(ANSAmed) - Rome - Italy will continue its Mare Nostrum (Our Sea) rescue operation of migrants for humanitarian reasons, despite opposition, cabinet Undersecretary Graziano Delrio said Friday.

"The government intends to continue...given the results from the humanitarian point of view," Delrio told the Lower House.

He added that as many as 30,000 people have been rescued "that would probably have become victims of the sea".

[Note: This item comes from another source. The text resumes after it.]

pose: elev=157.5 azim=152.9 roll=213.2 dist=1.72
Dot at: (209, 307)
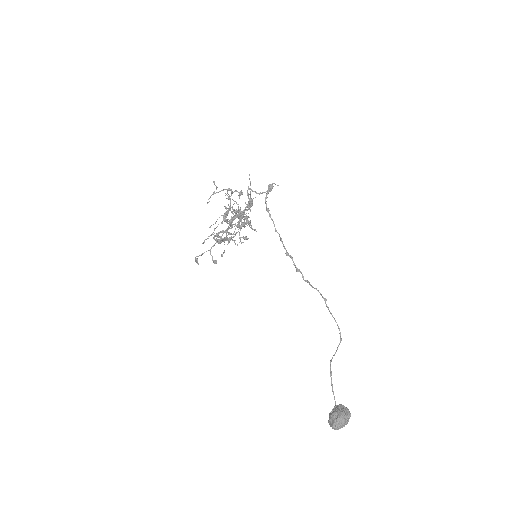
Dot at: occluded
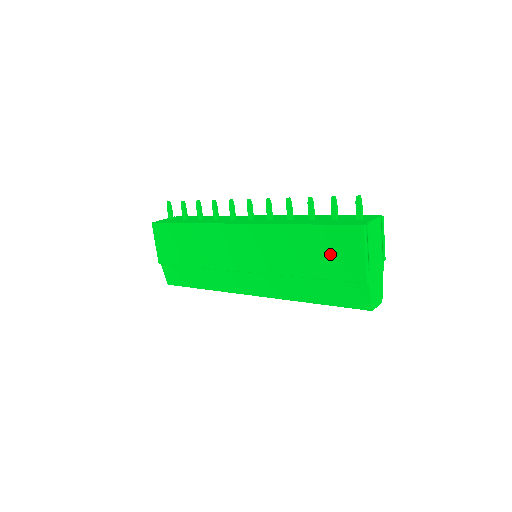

At the same time, Delrio said, the Italian government is stressing the importance of increasing cooperation with Middle Eastern and North African countries including Libya, from which many Europe-bound migrants come, to try to improve border controls. "This is not the problem of a single state, but a phenomenon that extends beyond the organizational skills and policies of a single nation," he said. As he spoke, opposition members of the Northern League held up signs proclaiming "Clandestine (migration) is a crime" and two League MPs were ejected from the Lower House for refusing to come to order.

They loudly oppose the humanitarian Mare Nostrum search-and-rescue border operation which Italy began last October, after roughly 400 migrants drowned in two wrecks off the coast of Sicily.

It involves 782 Italian Navy personnel aboard a flotilla of vessels supported by Carabinieri, Coast Guard, police and Air Force units.

Already this year it has been involved in rescuing thousands of migrants, many fleeing war and poverty on rickety boats and rafts as more than 25,000 people arrived on Italian shores in the first four months of this year.

Centre-right Forza Italia Senator Maurizio Gasparri called Mare Nostrum "disastrous" because he said it only helps criminal human smugglers who are taking advantage of the rescue opportunity.

Delrio said that is not the government's intention, but it cannot turn its back on drowning migrants.

"The government does not favor the smugglers, but preventing death is a duty not only of Italy, but throughout Europe," he said. "We cannot turn the other way while tragedies happen in our sea," said Delrio. The Italian government has been pressing the European Union to provide more support for rescuing, processing and housing the tens of thousands of migrants that arrive by sea in Italy, the closest point of land for most.

"Europe explains everything about how to catch swordfish, but it turns its head when we go to rescue people in trouble", Premier Matteo Renzi said this week, after recent migrant boat disasters that cost at least 60 lives.

Also this week, EU border-management agency Frontex said its budget has been cut this year, even as arrivals in Italy in the first four months of 2014 rose by a dizzying 823% over the same period in 2013.